Simpson and I went out last night. She almost canceled the date at the last minute cause she had to take her mom to her sister's place (her mom is in from out of town and doesn't have a car here). The conversation went really well. One thing about Simpson is that I feel very comfortable around her. She is smart enough to have a decent conversation with but not so smart as to be self aware (which usually leads to awkwardness). At the end of the date, I didn't find myself laying in bed thinking about her. I don't feel inspired to write a song about her. I want to go out with her again. I just don't feel that extra umph. That unexplainable something that you feel with some people and don't feel with others. We made plans to do something on Saturday.
Today I rememberd that I had already made plans for Saturday with UpsideDown. UpsideDown and I used to work together many years ago. She found me on the facebook and I thought it would be fun to hang out. I don't know how serious I am/could be about dating UpsideDown because she has several kids and we never really clicked that well. I am gonna try and move the hang out with UpsideDown to Friday so I can do the date with Simpson on Saturday.

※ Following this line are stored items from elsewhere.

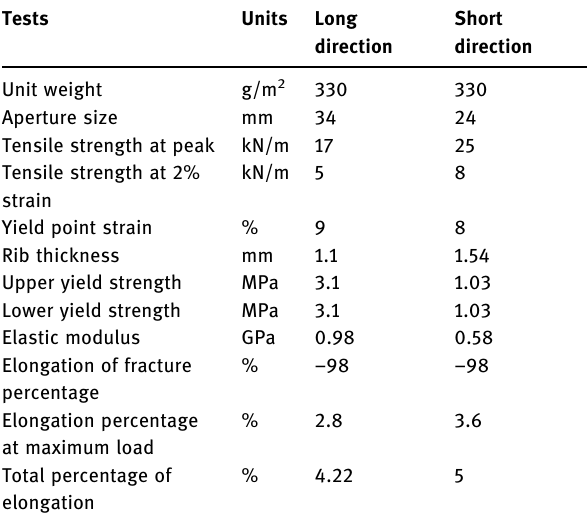
Table 5: Physical properties of the used geotextile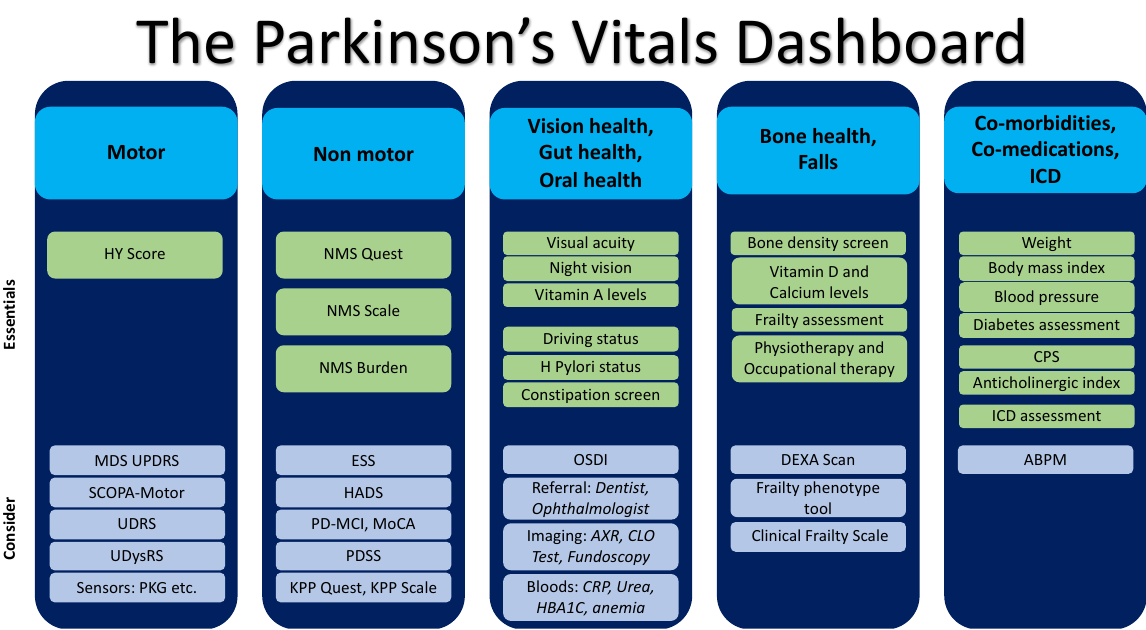
review and consider some optional investigations and assessments if time permits. ABPM ambulatory blood pressure monitoring; AXR abdominal X-ray; CLO campylobacter-like organism test; CPS co-morbidities polypharmacy score; CRP C-reactive protein; DEXA dual energy X-ray absorptiometry scan; ESS Epworth Sleepiness Scale; HADS Hospital anxiety and depression scale; HY Hoehn and Yahr, H Pylori helicobacter pylori; ICD impulse control disorder; KPP King’s Parkinson’s Pain; MCI mild cognitive impairment; MDS-UPDRS Movement disorder society unified Parkinson’s disease rating scale; MoCA Montreal Cognitive Assessment; NMS nonmotor symptoms; NMS Quest NMS questionnaire; OSDI Ocular Surface Disease Index; PDSS PD Sleep Scale; PKG Parkinson’s kine- tograph; SCOPA-motor Scales for outcomes in Parkinson’s disease motor function; UDRS unified dystonia rating scale; UDysRS unified dyskinesia rating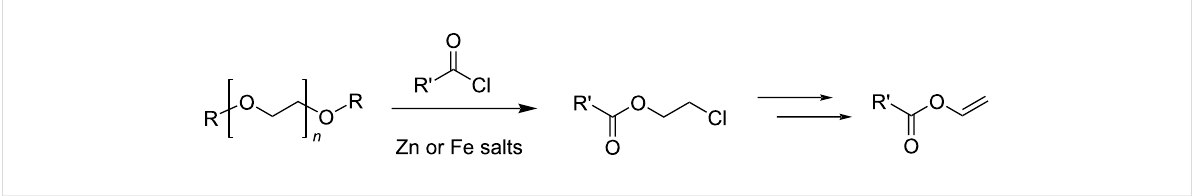
Scheme 24: Depolymerisation of polyethers with metal salt catalysts and acyl chlorides.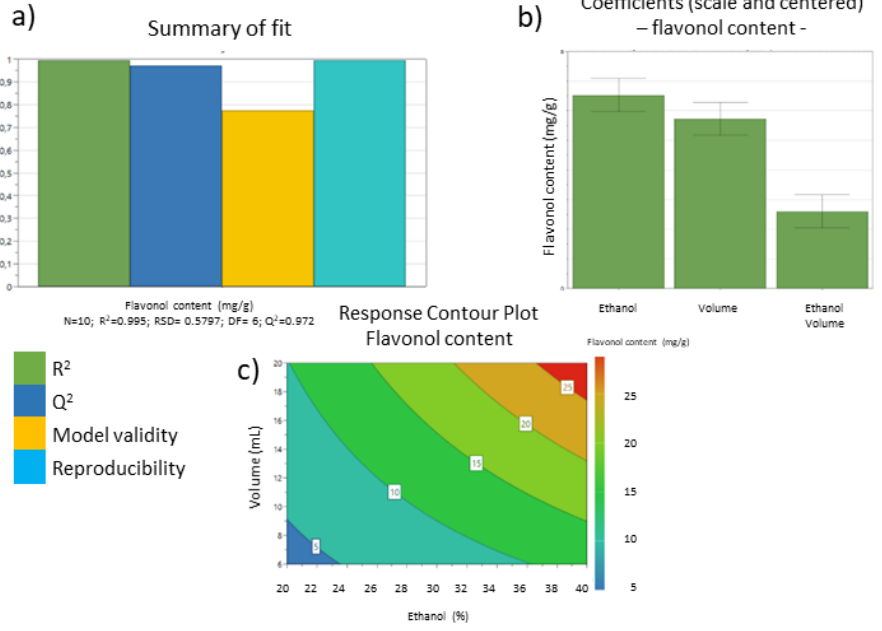
Figure 2. Optimization of tunic A. cepa extraction method using DoE. Summary of fit plots ( a ), regression coefficients of the developed model ( b ), and surface response plot ( c ).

Notes: I told FormerLesbian that I would go running with her today. The poor girl is suffering from depression and I think she really needs some friends. Pulse told me she was hanging out with her exboyfriend. Since then, she has been fairly distant. In fact, she didn't even respond to my last text. On Sunday, I talked for a few seconds to this girl Filer. I have kinda known Filer for over a year. She is good friends with TheFlake. Filer looked really good at church and I found myself wanting to date her. The problem is, Filer taught TheFlake everything she knows about how to flirt with boys but keep them at arms length. It's like trying to beat Mike Tyson in Punch-Out!! before you are able to beat Don Flamenco. You are outmatched and in way over your head.